The session also generated questions about fairness. In particular, whether shifting taxes from labor to consumption would disproportionately burden lower-income households, who spend a higher proportion of their earnings.
Krook acknowledged the concern directly but argued it is solvable. By making remaining labor taxes more progressive and raising the income thresholds at which taxes kick in, he explained, the regressive effects can be offset.
"It's a really important challenge," he said, "but it's not unsolvable. It's just something policy design needs to take into consideration."
Looking ahead
What drives Krook's optimism is not government action alone, but the movement he sees building around the ideas. Readers of the book, he said, tend to become advocates.

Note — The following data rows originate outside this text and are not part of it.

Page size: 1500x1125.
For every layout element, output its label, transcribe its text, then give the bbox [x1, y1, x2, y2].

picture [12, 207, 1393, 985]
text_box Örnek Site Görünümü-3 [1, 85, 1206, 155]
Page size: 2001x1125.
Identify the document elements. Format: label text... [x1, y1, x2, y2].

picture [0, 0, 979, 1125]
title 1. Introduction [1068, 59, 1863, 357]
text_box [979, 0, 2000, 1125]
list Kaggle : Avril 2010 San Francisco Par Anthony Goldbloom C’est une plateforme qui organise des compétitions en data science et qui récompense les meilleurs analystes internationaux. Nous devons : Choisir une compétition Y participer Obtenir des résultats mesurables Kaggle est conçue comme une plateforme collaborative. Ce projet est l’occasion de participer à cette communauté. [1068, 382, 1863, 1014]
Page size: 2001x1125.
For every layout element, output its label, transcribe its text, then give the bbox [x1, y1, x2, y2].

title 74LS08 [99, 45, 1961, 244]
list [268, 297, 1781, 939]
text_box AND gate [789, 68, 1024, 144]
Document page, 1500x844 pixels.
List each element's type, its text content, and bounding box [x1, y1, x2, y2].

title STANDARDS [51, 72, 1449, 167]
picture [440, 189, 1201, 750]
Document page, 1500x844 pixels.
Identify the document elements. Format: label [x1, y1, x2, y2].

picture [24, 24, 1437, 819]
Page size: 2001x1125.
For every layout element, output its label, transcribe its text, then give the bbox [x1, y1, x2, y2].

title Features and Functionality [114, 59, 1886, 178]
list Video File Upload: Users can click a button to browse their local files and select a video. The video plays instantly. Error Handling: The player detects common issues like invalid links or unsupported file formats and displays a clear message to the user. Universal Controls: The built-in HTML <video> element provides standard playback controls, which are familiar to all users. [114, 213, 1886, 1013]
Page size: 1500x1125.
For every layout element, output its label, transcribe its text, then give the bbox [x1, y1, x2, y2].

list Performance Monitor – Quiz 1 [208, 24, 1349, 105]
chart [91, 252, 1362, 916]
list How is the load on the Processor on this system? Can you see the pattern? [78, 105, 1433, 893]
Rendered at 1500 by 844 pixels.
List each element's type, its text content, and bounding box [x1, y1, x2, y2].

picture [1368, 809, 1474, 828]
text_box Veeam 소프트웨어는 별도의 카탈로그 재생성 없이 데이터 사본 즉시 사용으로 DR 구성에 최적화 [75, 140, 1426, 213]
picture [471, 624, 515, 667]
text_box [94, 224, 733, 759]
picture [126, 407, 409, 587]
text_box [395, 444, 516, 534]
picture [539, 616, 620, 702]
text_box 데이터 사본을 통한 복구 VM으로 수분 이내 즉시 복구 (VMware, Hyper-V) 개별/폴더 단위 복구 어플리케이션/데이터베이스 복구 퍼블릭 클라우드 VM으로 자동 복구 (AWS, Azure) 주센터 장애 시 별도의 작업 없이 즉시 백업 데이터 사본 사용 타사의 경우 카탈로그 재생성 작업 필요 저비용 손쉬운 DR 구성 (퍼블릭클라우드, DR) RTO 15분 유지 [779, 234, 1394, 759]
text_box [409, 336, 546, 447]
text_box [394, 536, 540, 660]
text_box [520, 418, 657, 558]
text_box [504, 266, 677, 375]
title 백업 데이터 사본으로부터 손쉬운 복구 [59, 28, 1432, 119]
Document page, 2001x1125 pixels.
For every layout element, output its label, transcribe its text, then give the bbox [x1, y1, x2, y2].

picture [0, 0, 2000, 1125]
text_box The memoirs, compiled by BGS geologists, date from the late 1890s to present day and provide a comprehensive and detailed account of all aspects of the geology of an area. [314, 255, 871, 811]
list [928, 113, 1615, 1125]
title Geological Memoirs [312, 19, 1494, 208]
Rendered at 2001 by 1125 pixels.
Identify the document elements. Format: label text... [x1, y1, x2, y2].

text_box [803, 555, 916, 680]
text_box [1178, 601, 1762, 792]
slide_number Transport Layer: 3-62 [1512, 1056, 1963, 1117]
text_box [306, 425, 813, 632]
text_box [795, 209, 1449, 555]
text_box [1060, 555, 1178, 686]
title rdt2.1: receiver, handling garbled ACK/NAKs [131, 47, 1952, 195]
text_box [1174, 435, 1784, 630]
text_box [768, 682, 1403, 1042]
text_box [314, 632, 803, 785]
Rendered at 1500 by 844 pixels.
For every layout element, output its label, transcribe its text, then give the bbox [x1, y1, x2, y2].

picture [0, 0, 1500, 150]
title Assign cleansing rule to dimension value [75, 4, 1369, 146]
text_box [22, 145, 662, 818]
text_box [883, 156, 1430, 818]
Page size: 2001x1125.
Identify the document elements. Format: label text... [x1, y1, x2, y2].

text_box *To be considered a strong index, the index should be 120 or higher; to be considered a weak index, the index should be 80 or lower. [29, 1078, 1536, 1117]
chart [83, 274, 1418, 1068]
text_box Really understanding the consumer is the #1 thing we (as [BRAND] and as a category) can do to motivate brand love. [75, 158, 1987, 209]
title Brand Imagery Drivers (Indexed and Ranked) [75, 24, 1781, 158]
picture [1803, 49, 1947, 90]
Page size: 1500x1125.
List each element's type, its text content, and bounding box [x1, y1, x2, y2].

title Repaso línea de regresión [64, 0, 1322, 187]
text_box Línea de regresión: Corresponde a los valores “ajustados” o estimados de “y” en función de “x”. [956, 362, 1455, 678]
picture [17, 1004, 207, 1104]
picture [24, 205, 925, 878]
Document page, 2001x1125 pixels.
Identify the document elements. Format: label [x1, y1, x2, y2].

Professor Mattia Bianchi, Head of the Department of Entrepreneurship, Innovation and Technology at the House of Innovation, has engaged deeply with his work. Mattia is currently exploring ways of integrating the ideas of Laghum into his CEMS course.
“I am truly grateful and excited about the prospect of working closely with Mattia on these ideas,” says Krook.
Professors at other universities in Sweden and beyond, including top universities such as Harvard and Stanford, have showed interest in the work.
At the Stockholm School of Economics and the House of Innovation, we look forward to further collaborations with Krook, and welcome the many conversations the Laghum Economy continues to spark.